Where the word "biết" occurs in a line of the listing below, copy that line.

* * * * * * * * *

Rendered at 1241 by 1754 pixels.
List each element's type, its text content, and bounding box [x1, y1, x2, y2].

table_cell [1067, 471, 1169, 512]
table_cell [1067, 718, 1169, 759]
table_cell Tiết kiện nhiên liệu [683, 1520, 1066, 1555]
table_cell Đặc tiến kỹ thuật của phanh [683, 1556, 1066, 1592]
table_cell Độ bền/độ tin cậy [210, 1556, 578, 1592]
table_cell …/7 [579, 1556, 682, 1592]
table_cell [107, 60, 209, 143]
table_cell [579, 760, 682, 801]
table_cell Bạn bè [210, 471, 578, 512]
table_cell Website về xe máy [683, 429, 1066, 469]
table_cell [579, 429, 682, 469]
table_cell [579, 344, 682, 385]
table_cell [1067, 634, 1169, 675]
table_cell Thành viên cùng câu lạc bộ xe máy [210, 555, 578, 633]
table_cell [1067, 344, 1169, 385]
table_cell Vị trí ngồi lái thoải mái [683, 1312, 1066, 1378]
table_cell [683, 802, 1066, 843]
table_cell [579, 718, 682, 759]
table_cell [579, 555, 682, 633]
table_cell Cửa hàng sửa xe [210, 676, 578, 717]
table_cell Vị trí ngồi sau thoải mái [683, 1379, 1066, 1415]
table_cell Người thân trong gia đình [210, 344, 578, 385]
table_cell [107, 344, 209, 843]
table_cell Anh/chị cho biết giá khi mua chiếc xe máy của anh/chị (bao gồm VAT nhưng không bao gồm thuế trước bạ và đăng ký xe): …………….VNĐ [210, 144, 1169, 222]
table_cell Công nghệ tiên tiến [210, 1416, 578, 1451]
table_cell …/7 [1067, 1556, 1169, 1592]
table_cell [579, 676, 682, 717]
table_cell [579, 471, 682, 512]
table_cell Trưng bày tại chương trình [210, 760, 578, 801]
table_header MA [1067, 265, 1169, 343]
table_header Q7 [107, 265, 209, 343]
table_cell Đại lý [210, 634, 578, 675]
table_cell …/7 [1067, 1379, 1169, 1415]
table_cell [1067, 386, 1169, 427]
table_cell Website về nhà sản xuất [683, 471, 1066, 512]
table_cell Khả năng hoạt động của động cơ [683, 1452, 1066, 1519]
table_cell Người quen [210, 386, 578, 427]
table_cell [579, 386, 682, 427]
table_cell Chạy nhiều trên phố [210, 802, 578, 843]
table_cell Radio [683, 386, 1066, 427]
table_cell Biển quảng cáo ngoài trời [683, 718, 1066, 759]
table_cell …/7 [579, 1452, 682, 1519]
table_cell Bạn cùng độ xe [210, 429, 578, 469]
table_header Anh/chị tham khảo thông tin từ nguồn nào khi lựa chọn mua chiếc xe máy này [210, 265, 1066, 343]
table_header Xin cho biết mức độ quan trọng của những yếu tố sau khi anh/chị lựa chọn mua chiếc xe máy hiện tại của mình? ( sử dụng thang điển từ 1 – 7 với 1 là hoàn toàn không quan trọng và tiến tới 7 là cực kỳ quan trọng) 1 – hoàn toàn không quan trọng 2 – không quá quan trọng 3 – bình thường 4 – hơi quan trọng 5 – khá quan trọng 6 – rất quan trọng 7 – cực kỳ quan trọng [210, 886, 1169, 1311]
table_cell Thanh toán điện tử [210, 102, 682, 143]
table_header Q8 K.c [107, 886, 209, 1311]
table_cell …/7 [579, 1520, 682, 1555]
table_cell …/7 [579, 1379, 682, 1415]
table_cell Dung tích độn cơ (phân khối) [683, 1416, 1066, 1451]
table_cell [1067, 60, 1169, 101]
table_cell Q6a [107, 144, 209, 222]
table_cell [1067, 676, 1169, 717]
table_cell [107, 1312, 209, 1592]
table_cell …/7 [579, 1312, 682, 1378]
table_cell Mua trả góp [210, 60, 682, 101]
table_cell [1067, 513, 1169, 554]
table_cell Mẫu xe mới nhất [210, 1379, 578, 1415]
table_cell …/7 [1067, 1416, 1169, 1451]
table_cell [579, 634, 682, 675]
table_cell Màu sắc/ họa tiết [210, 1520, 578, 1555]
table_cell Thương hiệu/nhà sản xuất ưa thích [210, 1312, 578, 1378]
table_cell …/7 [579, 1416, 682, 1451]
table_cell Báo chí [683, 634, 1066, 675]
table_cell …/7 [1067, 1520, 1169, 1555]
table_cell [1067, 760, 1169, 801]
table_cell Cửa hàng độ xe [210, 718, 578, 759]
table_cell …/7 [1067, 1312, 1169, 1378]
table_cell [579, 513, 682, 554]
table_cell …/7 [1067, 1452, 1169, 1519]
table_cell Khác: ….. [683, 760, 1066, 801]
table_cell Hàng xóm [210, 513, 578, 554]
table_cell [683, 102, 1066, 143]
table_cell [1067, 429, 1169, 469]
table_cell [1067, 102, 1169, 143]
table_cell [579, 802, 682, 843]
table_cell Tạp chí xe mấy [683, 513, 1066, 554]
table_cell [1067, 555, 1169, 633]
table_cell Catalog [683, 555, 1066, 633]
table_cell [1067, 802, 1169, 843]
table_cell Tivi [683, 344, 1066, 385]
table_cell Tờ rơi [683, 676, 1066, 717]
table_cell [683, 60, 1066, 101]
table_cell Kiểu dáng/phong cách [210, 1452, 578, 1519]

* * * * * * * * *

__Your solution__
table_cell Anh/chị cho biết giá khi mua chiếc xe máy của anh/chị (bao gồm VAT nhưng không bao gồm thuế trước bạ và đăng ký xe): …………….VNĐ [210, 144, 1169, 222]
table_header Xin cho biết mức độ quan trọng của những yếu tố sau khi anh/chị lựa chọn mua chiếc xe máy hiện tại của mình? ( sử dụng thang điển từ 1 – 7 với 1 là hoàn toàn không quan trọng và tiến tới 7 là cực kỳ quan trọng) 1 – hoàn toàn không quan trọng 2 – không quá quan trọng 3 – bình thường 4 – hơi quan trọng 5 – khá quan trọng 6 – rất quan trọng 7 – cực kỳ quan trọng [210, 886, 1169, 1311]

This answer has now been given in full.